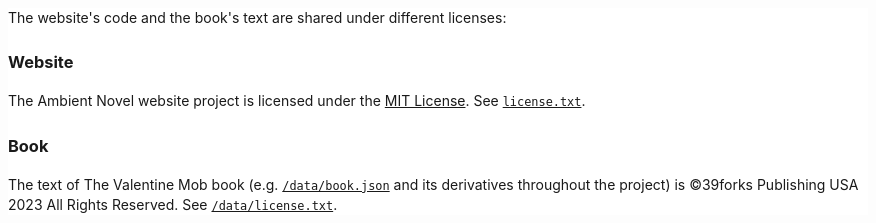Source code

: The website's code and the book's text are shared under different licenses:

### Website

The Ambient Novel website project is licensed under the [MIT License](https://opensource.org/license/mit/). See [`license.txt`](./license.txt).

### Book

The text of The Valentine Mob book (e.g. [`/data/book.json`](./data/book.json) and its derivatives throughout the project) is ©39forks Publishing USA 2023 All Rights Reserved. See [`/data/license.txt`](./data/license.txt).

════

What the task requires: Please reproduce the records above word for word, leaving out the pictures.

Solution:
Source code

: The website's code and the book's text are shared under different licenses:

### Website

The Ambient Novel website project is licensed under the [MIT License](https://opensource.org/license/mit/). See [`license.txt`](./license.txt).

### Book

The text of The Valentine Mob book (e.g. [`/data/book.json`](./data/book.json) and its derivatives throughout the project) is ©39forks Publishing USA 2023 All Rights Reserved. See [`/data/license.txt`](./data/license.txt).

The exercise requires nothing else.